PASSAGE TO READ =>
-- Opening Marker --

Creating a Public Service Announcement video was not that easy, but it was so much fun. We did a lot of research on the issues of discrimination in school and in society. Not only did we get to act, but we also got to experience operating a video camera. Once the video was finished, we put it together on the computer. In the end, it was aired on television. How cool is that…your work being on television (Jake, Samoan 8th grade, interview).

Jake (all names are pseudonyms) was one of the high school students that the authors worked with at an urban public school in Honolulu, Hawaii, USA. While acknowledging the challenges of creating a public service announcement (PSA) video, he proudly explained about the process of multimedia development on a social issue—discrimination—and argued for the value of media production. Jake and his group of friends collaborated in the multiple stages of developing a PSA video—conducting research on the topic of discrimination in school and in the community, writing a script, acting out the scenario, recording with a video camera, and editing the film with a computer. As he admitted to us at the end of the school year, it was his first time to “go extra miles” for school work because he thought it was “so fun” to work with cameras and computers. He was so eager to finish the PSA project on time that he and his friends worked on their project in his house late at night and even over the weekends.

-- Closing Marker --

LISTED ENTRIES =>
-- Opening Marker --

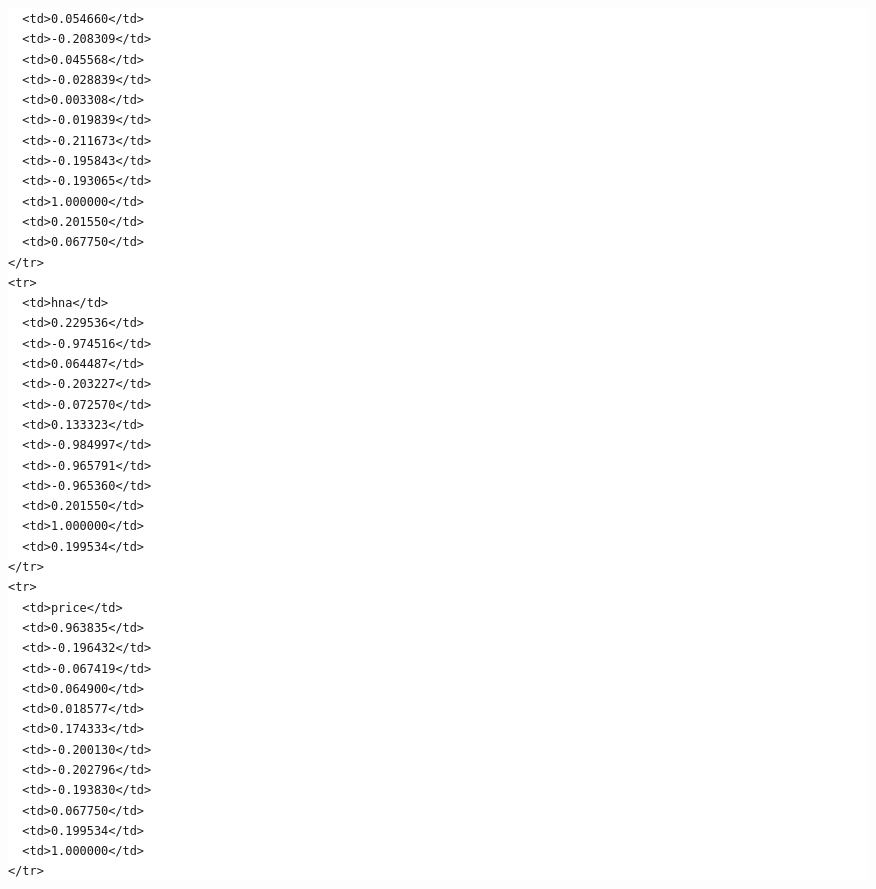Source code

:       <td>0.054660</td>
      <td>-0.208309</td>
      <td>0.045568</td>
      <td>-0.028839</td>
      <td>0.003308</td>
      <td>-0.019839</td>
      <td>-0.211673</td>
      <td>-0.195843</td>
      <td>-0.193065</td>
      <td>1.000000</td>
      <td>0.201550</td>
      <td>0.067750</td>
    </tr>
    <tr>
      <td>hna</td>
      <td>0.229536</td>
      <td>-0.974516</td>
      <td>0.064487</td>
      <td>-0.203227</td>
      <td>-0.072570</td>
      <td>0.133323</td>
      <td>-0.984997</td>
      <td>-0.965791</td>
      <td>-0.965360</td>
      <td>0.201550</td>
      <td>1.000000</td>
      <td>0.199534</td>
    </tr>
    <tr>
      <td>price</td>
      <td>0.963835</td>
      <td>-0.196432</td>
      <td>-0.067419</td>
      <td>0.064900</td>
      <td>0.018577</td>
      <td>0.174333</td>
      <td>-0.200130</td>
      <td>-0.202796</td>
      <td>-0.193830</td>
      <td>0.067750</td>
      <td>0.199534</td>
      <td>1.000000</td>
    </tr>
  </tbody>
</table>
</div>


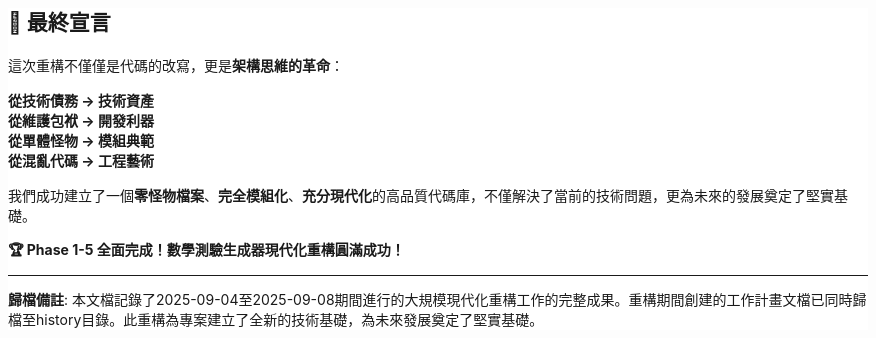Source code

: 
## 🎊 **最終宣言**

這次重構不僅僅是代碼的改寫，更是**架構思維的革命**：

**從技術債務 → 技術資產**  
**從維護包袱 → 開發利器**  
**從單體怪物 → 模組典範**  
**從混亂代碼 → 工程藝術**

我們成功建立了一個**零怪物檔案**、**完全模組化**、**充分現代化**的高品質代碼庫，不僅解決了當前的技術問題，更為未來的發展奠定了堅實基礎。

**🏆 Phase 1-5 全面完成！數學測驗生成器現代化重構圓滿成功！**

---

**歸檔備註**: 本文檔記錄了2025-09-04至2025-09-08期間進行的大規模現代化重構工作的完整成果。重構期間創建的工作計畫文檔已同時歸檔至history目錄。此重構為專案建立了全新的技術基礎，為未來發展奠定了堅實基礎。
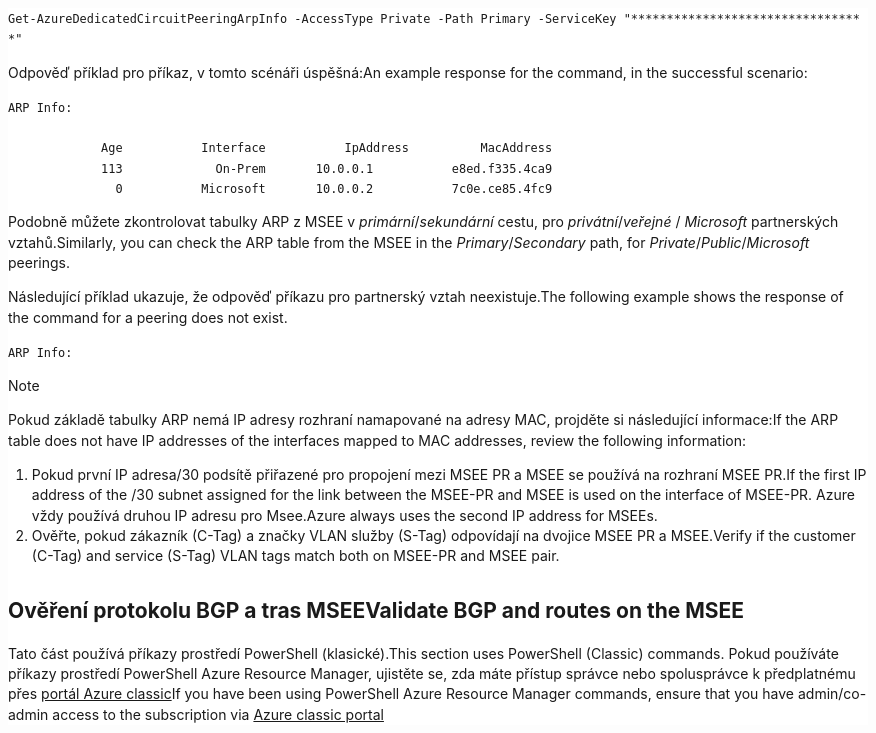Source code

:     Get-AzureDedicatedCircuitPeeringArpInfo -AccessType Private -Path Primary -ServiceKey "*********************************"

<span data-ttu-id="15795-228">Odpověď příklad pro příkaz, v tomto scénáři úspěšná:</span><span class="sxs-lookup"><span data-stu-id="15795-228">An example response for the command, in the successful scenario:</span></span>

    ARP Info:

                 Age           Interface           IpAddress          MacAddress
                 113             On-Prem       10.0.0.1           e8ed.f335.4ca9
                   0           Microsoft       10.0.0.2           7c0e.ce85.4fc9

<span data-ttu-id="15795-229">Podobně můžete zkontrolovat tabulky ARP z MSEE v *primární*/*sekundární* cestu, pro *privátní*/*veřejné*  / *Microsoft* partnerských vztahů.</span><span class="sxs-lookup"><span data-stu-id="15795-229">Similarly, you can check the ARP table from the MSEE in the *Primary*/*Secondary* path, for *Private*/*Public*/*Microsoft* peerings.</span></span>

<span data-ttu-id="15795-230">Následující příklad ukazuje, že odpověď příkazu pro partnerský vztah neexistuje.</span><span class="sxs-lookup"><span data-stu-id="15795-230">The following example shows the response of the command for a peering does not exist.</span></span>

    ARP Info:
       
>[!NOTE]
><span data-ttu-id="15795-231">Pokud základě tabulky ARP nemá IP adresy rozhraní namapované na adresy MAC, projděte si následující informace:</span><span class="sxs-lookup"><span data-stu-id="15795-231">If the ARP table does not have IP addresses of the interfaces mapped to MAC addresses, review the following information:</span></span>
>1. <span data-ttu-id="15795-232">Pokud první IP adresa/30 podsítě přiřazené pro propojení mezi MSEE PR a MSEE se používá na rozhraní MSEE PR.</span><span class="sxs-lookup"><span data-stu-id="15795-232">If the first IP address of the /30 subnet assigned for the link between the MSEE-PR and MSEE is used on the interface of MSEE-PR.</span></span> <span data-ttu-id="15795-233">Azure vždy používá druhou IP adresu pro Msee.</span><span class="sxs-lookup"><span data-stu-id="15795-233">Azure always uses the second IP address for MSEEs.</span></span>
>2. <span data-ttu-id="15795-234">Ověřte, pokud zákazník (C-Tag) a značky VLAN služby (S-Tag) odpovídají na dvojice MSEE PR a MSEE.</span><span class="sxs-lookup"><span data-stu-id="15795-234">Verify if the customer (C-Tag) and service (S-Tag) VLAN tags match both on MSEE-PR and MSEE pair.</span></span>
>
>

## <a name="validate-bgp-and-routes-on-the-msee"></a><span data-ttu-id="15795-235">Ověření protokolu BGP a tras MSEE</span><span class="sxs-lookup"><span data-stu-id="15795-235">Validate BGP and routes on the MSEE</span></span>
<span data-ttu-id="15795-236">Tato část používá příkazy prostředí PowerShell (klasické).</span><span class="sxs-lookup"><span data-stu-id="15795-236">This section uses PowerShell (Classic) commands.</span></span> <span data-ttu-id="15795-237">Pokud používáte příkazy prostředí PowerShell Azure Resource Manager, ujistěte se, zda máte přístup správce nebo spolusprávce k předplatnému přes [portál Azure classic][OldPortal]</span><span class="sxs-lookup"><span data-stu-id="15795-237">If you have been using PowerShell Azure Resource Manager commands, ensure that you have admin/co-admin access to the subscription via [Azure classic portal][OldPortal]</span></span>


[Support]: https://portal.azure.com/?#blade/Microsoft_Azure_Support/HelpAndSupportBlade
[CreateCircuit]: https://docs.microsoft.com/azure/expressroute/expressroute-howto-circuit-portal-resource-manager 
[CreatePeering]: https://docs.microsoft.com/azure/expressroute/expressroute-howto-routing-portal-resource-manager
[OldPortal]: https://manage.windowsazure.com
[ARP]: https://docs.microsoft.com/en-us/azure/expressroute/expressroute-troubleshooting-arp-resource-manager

-- Closing Marker --

PROBLEMS AND TASKS =>
**a)** From the passage on the PSA video project, reproduce the text from "Creating a Public Service Announcement video" to "8th grade, interview).".
**b)** Answer these questions using the passage on the PSA video project:
(i) In which city is the school where the authors worked with Jake?
(ii) Which social issue did the PSA video address?
(iii) Where and when did Jake and his friends work on the project to finish it on time?

WRITTEN RESPONSES =>
**a)**
Creating a Public Service Announcement video was not that easy, but it was so much fun. We did a lot of research on the issues of discrimination in school and in society. Not only did we get to act, but we also got to experience operating a video camera. Once the video was finished, we put it together on the computer. In the end, it was aired on television. How cool is that…your work being on television (Jake, Samoan 8th grade, interview).

**b)**
(i) Honolulu, Hawaii, USA.
(ii) Discrimination.
(iii) In Jake's house, late at night and over the weekends.